> plus Twisted's Deferreds and callbacks are enough to
> make many other programmers run screaming from the room.

Heya, they are beautiful ;-) Especially with the @deferredGenerator
and @inlineCallback syntaxes. This is pretty:

  @deferredGenerator
  def thingummy():
       thing = waitForDeferred(makeSomeRequestResultingInDeferred())
       yield thing
       # yeah, other task could run now
       thing = thing.getResult()
       print thing #the result! hoorj!

and this is even prettier (but require python 2.5):

  @inlineCallbacks
  def thingummy():
      thing = yield makeSomeRequestResultingInDeferred()
      print thing #the result! hoorj!

So, one ends just writing 'normal' functions, but putting yields
where it makes sense to cooperate.


> But given that the other megaframeworks have not yet been ported to
> Twisted, we could be the first!

Well, maybe some argument why such works can make some sense.

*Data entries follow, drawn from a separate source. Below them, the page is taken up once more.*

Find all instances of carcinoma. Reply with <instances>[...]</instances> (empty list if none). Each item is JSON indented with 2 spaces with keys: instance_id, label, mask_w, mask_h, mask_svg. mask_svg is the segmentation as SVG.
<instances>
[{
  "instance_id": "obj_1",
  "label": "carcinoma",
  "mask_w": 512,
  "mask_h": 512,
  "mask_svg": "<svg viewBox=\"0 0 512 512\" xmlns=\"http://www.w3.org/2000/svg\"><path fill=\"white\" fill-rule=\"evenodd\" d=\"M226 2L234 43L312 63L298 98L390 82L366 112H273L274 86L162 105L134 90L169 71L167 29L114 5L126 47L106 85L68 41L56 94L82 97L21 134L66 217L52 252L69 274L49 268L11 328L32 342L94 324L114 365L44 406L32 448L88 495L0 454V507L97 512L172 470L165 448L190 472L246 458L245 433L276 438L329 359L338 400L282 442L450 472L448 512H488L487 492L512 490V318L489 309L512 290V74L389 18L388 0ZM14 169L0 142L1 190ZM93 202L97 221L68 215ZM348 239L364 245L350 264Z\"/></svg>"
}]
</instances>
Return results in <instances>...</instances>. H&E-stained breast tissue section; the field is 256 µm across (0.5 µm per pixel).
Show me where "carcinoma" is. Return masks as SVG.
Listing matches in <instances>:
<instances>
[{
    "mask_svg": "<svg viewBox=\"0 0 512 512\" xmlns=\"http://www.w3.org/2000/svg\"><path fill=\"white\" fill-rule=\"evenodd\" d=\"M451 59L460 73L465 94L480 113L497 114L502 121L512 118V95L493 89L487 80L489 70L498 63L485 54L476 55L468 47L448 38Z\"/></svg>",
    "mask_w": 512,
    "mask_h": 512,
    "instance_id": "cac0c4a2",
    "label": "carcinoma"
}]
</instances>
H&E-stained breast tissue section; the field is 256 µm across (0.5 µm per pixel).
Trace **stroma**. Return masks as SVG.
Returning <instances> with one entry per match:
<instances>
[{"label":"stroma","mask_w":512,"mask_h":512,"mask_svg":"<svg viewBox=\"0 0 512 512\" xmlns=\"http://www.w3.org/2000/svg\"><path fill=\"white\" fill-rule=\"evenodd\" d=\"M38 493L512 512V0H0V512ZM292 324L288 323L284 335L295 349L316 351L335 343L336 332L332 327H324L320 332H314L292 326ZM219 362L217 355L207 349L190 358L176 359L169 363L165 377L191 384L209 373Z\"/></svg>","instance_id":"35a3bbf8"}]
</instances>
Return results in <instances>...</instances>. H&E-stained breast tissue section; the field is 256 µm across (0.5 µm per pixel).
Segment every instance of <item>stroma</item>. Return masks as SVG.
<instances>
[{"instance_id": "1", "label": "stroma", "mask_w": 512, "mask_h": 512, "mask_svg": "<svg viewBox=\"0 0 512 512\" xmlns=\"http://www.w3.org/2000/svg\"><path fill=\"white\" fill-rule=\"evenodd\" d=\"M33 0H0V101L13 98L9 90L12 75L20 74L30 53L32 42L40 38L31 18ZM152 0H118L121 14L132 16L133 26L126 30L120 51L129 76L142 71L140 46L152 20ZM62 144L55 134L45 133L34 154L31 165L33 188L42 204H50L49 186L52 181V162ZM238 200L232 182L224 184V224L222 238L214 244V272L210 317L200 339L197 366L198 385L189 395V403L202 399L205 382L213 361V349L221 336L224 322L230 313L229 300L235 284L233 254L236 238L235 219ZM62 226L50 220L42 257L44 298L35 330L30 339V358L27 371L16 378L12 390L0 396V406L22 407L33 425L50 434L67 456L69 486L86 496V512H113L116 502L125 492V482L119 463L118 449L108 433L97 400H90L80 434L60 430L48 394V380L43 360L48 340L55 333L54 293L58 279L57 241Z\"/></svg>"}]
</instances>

Thanks
to the single-process, single-stack model Twisted behaves very well in
tight memory requirements. Well, machines tend to be faster and
greater today but there are embedded systems and ... what is of more
importance for pylons&co, there are more and more people hosting web
applications on VPS-s. Where one can find himself having 64MB or 96MB
RAM, for example. The same context makes it possibly useful to
colocate a few apps in single process.

>
> Twisted Web 1 had a WSGI server, but it was buggy and wasn't ported to
> Twisted Web 2.  That would be the first hurdle.  Searching for "wsgi"
> at twistedmatrix.com brings several results suggesting that WSGI
> support is still in pre-alpha state.(...)

Well, I've heard of people using twisted WSGI succesfully, but the
main problem is that this WSGI by itself is not very twisted-ish - it
just runs deferToThread, so the normal multithreaded WSGI
implementation arises.

> (...cut longer technical discussion...)

This more or less confirms, that there are plenty of non-trivial
problems to solve.

> Twisted apps use a
> special DBAPI wrapper
> (http://twistedmatrix.com/projects/core/documentation/howto/enterprise.html).
> Given its callback-style queries and separate connection pool, I don't
> see how you'd integrate it with SQLAlchemy.

Here there were some attempts. I haven't used sAsync yet, but it may
be promising: http://foss.eepatents.com/sAsync

> So it definitely would be much easier to get Twisted WSGI working so
> that it can run a non-Twisted application in a thread, (...)

Well, that is true, but it also defeats the main purpose to some
degree. But ... I am not complaining, I was just curious about
the state of the things.

> The alternative, making Pylons and its dependencies into a
> non-blocking Twisted application, would be much more work, and it
> may not be possible without making incompatible changes that would
> break Pylons' normal usage.

After reading your post, and some reconsideration, I turn to the
opinion that it need not make sense to 'port pylons to twisted'
directly. Better idea may be to try to merge parts of twisted.web2
with selected components from pylons (for example, to use routes for
url resolution, share some layout and/or configuration ideas).